Author: Pietro Moncada Paterno’ Castello
Date: 16 May 2016
Corporate investments in research and development (R&D) and innovation have a number of characteristics that make it more difficult to finance than other investments. The financial crisis has led to problems of access to the credit on which innovation activities crucially rely. Credit constraints might have caused market failures in relation to investments in innovation and R&D. Our innovation expert Pietro Moncada Paterno’ Castello investigated these matters, providing new conceptualisations and empirical evidence at the firm level for Europe. You can find the abstract of the paper in the following section and have access to the full text of the paper, which is attached at the bottom of this page.
The relationship between financing constraints, investments in research and development (R&D) and innovative performances has recently attracted renewed attention in the aftermath of a financial crisis that has led to problems of access to the credit on which innovation activities crucially rely.
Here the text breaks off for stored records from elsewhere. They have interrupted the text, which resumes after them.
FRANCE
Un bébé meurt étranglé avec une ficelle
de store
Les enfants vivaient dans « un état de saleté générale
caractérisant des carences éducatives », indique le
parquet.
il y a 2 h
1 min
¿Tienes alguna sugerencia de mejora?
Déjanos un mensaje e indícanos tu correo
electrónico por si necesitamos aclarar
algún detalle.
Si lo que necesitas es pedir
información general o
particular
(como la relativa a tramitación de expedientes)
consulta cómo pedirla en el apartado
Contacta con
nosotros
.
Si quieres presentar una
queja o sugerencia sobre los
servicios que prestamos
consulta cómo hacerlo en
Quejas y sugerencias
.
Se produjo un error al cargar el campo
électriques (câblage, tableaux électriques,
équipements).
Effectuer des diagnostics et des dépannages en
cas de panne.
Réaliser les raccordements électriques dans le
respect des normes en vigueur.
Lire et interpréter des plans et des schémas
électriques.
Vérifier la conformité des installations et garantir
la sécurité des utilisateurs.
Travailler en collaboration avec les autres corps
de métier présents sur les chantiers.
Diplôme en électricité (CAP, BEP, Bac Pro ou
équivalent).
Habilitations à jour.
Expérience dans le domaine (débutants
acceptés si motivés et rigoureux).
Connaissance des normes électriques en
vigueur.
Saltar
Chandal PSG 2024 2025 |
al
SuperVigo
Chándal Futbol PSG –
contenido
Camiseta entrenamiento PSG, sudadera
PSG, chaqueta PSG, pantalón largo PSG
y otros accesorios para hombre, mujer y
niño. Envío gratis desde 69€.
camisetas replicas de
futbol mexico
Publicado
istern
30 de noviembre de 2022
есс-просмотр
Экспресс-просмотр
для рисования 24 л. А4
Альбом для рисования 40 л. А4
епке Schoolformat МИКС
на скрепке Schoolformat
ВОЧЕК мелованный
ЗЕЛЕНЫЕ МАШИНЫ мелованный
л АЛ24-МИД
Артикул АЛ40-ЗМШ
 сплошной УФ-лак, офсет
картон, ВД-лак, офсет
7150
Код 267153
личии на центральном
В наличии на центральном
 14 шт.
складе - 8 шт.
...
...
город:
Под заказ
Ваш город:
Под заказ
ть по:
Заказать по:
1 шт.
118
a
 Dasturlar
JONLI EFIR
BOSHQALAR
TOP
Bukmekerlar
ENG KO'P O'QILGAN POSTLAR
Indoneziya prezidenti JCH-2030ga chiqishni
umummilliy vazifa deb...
In spite of past developments in the theoretical analysis and in the data and methodologies for empirical investigation, some issues have remained unexplored to date. In this introduction to the special issue, we examine the contribution of the papers it contains, which provide new conceptualisations and empirical evidence at the firm level for Europe. Most previous research results, which were mainly based on extending models of financing constraints and physical investments to R&D investments, are confirmed, while new insights about this relationship are uncovered, in terms of the structural characteristics of the constrained firms, of the industries in which they operate, of their innovative activities and of the innovation outcomes they achieve.